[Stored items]
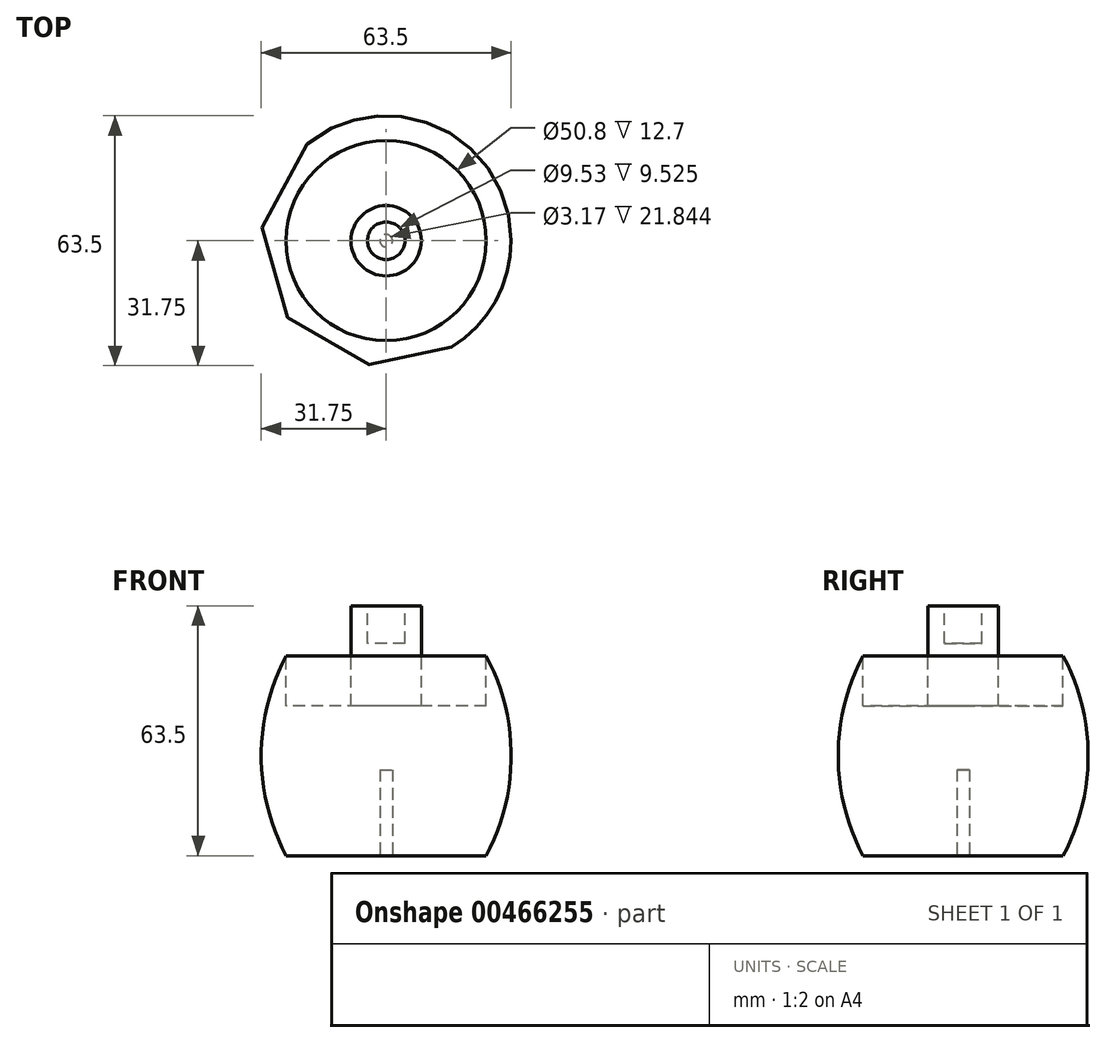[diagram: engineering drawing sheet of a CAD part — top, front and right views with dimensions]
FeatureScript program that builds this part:
annotation { "Feature Type Name" : "Feature", "Feature Type Description" : "" }
export const myFeature = defineFeature(function(context is Context, id is Id, definition is map)
    precondition{}
    {
        {
            var Q0;
            Q0=qCreatedBy(makeId("Front.planeOp"),FACE);
            var sketch = newSketch(context, id + "F0", { "sketchPlane" : qUnion([Q0])});
            skLineSegment(sketch, "E0", {"start": v(0, 0) * mm, "end": v(25.4, 0) * mm});
            skLineSegment(sketch, "E1", {"start": v(8.93, 50.8) * mm, "end": v(8.93, 63.5) * mm});
            skLineSegment(sketch, "E2", {"start": v(8.93, 63.5) * mm, "end": v(0, 63.5) * mm});
            skLineSegment(sketch, "E3", {"start": v(0, 63.5) * mm, "end": v(0, 0) * mm});
            skLineSegment(sketch, "E4", {"start": v(25.4, 50.8) * mm, "end": v(8.93, 50.8) * mm});
            skArc(sketch, "E5", {"start": v(25.4, 0) * mm, "mid": v(31.75, 25.4) * mm, "end": v(25.4, 50.8) * mm});
            skPoint(sketch, "E6", {"position": v(31.75, 25.4) * mm});
            skPoint(sketch, "E7", {"position": v(25.4, 25.4) * mm});
            skPoint(sketch, "E8", {"position": v(8.93, 0) * mm});
            skSolve(sketch);
        }
        {
            var Q0;
            Q0 = qSketchRegion(id + "F0", true);
            var Q1;
            Q1=sQuery(id+"F0.wireOp",EDGE,"E3");
            revolve(context, id + "F1", {"entities" : qUnion([Q0]), "axis" : qUnion([Q1]), "revolveType" : RevolveType.FULL});
        }
        {
            var Q0;
            Q0=makeQuery(id+"F1.opRevolve","SWEPT_FACE",FACE,{"disambiguationData":[OSD([sQuery(id+"F0.wireOp",EDGE,"E2")])]});
            var sketch = newSketch(context, id + "F2", { "sketchPlane" : qUnion([Q0])});
            skCircle(sketch, "E9", {"center": v(0, 0) * mm, "radius": 4.76 * mm});
            skSolve(sketch);
        }
        {
            var Q0;
            Q0=makeQuery(id+"F1.opRevolve","SWEPT_FACE",FACE,{"disambiguationData":[OSD([sQuery(id+"F0.wireOp",EDGE,"E4")])]});
            extrude(context, id + "F3", {"entities" : qUnion([Q0]), "operationType" : NewBodyOperationType.REMOVE, "oppositeDirection" : true, "depth" : 12.7 * mm});
        }
        {
            var Q0;
            Q0=makeQuery(id+"F2.imprint","IMPRINT",FACE,{"disambiguationData":[TD([[makeQuery(id+"F2.imprint","IMPRINT",EDGE,{"derivedFrom":sQuery(id+"F2.wireOp",EDGE,"E9")}),1.0]])]});
            var Q1;
            Q1=sQuery(id+"F2.wireOp",EDGE,"E9");
            extrude(context, id + "F4", {"entities" : qUnion([Q0]), "operationType" : NewBodyOperationType.REMOVE, "surfaceEntities" : qUnion([Q1]), "oppositeDirection" : true, "depth" : 9.52 * mm});
        }
        {
            var Q0;
            Q0=makeQuery(id+"F1.opRevolve","SWEPT_FACE",FACE,{"disambiguationData":[OSD([sQuery(id+"F0.wireOp",EDGE,"E0")])]});
            var sketch = newSketch(context, id + "F5", { "sketchPlane" : qUnion([Q0])});
            skCircle(sketch, "E10", {"center": v(0, 0) * mm, "radius": 1.59 * mm});
            skSolve(sketch);
        }
        {
            var Q0;
            Q0=makeQuery(id+"F5.imprint","IMPRINT",FACE,{"disambiguationData":[TD([[makeQuery(id+"F5.imprint","IMPRINT",EDGE,{"derivedFrom":sQuery(id+"F5.wireOp",EDGE,"E10")}),1.0]])]});
            var Q1;
            Q1=sQuery(id+"F5.wireOp",EDGE,"E10");
            extrude(context, id + "F6", {"entities" : qUnion([Q0]), "operationType" : NewBodyOperationType.REMOVE, "surfaceEntities" : qUnion([Q1]), "oppositeDirection" : true, "depth" : 21.84 * mm});
        }
    });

- _PROBLEM TO SOLVE_:
Pull out every line in the rows above that contains the string "NewBodyOperationType". Case matters.

- _OUTPUT OF THE EXERCISE_:
            extrude(context, id + "F3", {"entities" : qUnion([Q0]), "operationType" : NewBodyOperationType.REMOVE, "oppositeDirection" : true, "depth" : 12.7 * mm});
            extrude(context, id + "F4", {"entities" : qUnion([Q0]), "operationType" : NewBodyOperationType.REMOVE, "surfaceEntities" : qUnion([Q1]), "oppositeDirection" : true, "depth" : 9.52 * mm});
            extrude(context, id + "F6", {"entities" : qUnion([Q0]), "operationType" : NewBodyOperationType.REMOVE, "surfaceEntities" : qUnion([Q1]), "oppositeDirection" : true, "depth" : 21.84 * mm});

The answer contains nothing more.